The company provided communication support to 3rd Brigade Combat Team, 1st Cavalry Division, and supporting units in a 455 kilometer area, which displayed the unit's capability to support diverse missions over a vast area of operations. The training environment of the Mojave Desert cannot be replicated at Joint Base Lewis-McChord, Wash., the company's homestation.
The Cobras earned recognition from the 3rd BCT and NTC observer controllers for their ability to move locations in an expedient manner, establish communications at a fast pace, and protect the network from cyber attacks.
NTC Rotation 13-03 was one of the first force-on-force rotations in the past five years. As Army doctrine moves from counterterrorism and focuses on near-peer combatants, the current rotation set-up will be the new standard. Decisive Action is a new look at force-on-force, where all forces are continuously moving forward to close with and destroy the enemy.
"This rotation was a great training opportunity for the teams. Many of the Soldiers have deployed, but this was their first experience outside of the FOB-based combat that they've seen during the past 11 years," said Capt. John Rohn, the company commander. Charlie Company Cobras experienced this fully."
The Cobras provided communication support to units such as the 1st Battalion, 21st Field Artillery Regiment, 41st Fires Brigade, which ensured 1-21 FA leaders had command and control of their Multiple Launch Rocket System battery, and the 215th Brigade Support Battalion, 3rd BCT, 1st Cav. Div., with internet and voice capabilities to track vehicle parts leaving their operations center. Soldiers provided phone services to the military intelligence company, which ensured their unmanned aerial vehicles (UAV) provided maximum coverage on the battlefield.

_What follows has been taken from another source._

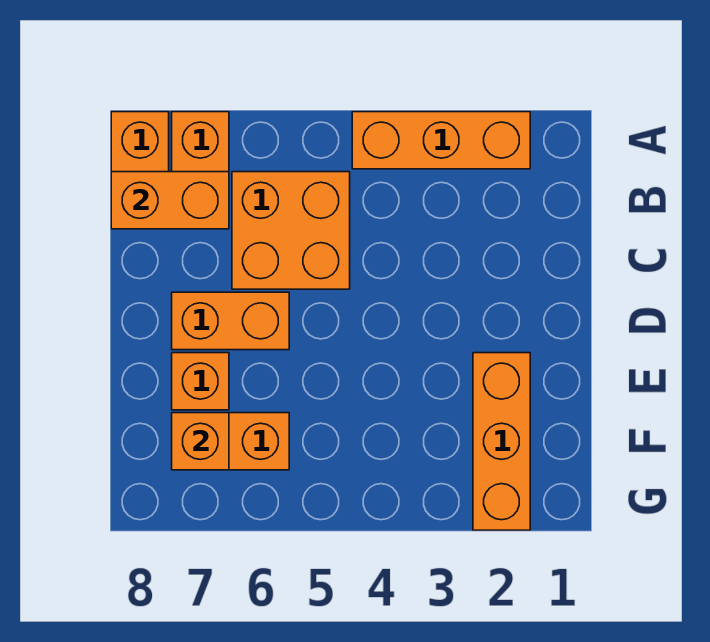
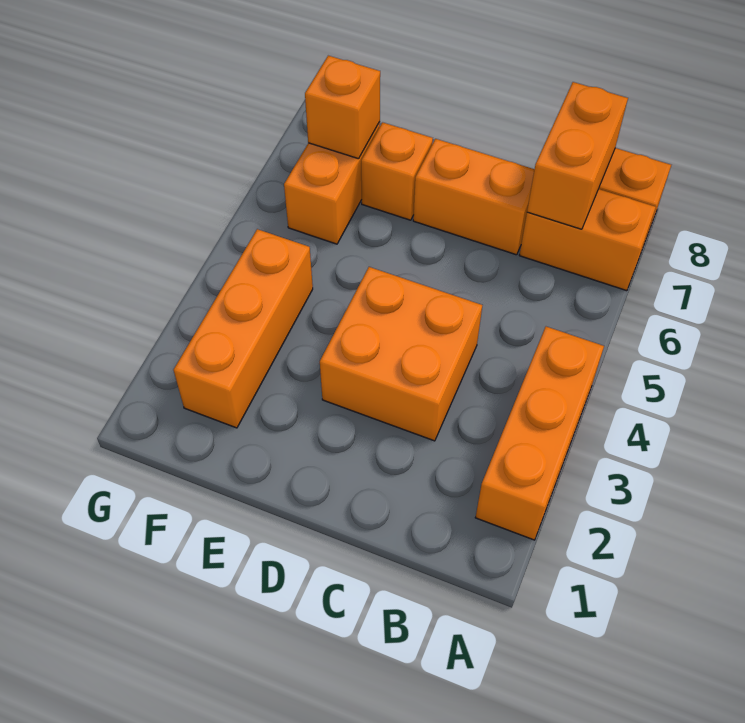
orange 2x2 brick [232,172,350,289] -> orange 2x2 brick moved to [320,267,482,441]
orange 1x2 brick [172,292,289,350] -> orange 1x2 brick turned to [413,139,535,255]
orange 1x3 brick [473,353,530,530] -> orange 1x3 brick turned to [174,229,313,428]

"[NTC] allowed us to showcase our capabilities," said Spc. Kendrick Davis, a nodal network system operator assigned to C Co. "At JBLM, we just set up and tear down. At NTC, we can prove to everyone how good we are. It gave us a chance to troubleshoot network issues, which we don't usually have with just installing the network. We actually had to maintain the network with real subscribers."

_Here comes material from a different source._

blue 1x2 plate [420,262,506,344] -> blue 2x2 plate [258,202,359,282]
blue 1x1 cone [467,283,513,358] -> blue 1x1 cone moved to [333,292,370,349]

"NTC afforded my team the opportunity to strengthen our ties to each other, empowering our trust and affording us realistic training unavailable elsewhere, except in the fires of combat," said Sgt. Joshua Price, a C Co. command post node team chief.
The Cobras also received cyber attacks organized by Cyber Command based in Fort Meade. A command post node team detected an attacker that tried to access the network that used a set of military internet protocols (IPs). The CPN neutralized the attack before the enemy gained access, earning honors from 3rd BCT. If the CPN team did not prevent the attack, the entire network could have been shut down, leaving combatant commanders without the ability to command and control their forces.
C Co. also trained on react to contact, indirect fire, and encountered several chemical, biological, radiation, and nuclear threats. The 3rd BCT Special Troops Battalion used their engineer company to build a dirt wall around their first assembly area. The company headquarters and network operations cell guarded the perimeter every morning during stand-to.
The Cobras deployed 27 vehicles, 12 generators, 7 trailers, 11 containers, and 48 Soldiers in support of NTC Rotation 13-03. Equipment was line hauled from Joint Base Lewis-McChord to Fort Irwin Calif., a total distance of 1,153 miles. The company received the NTC mission in October 2012.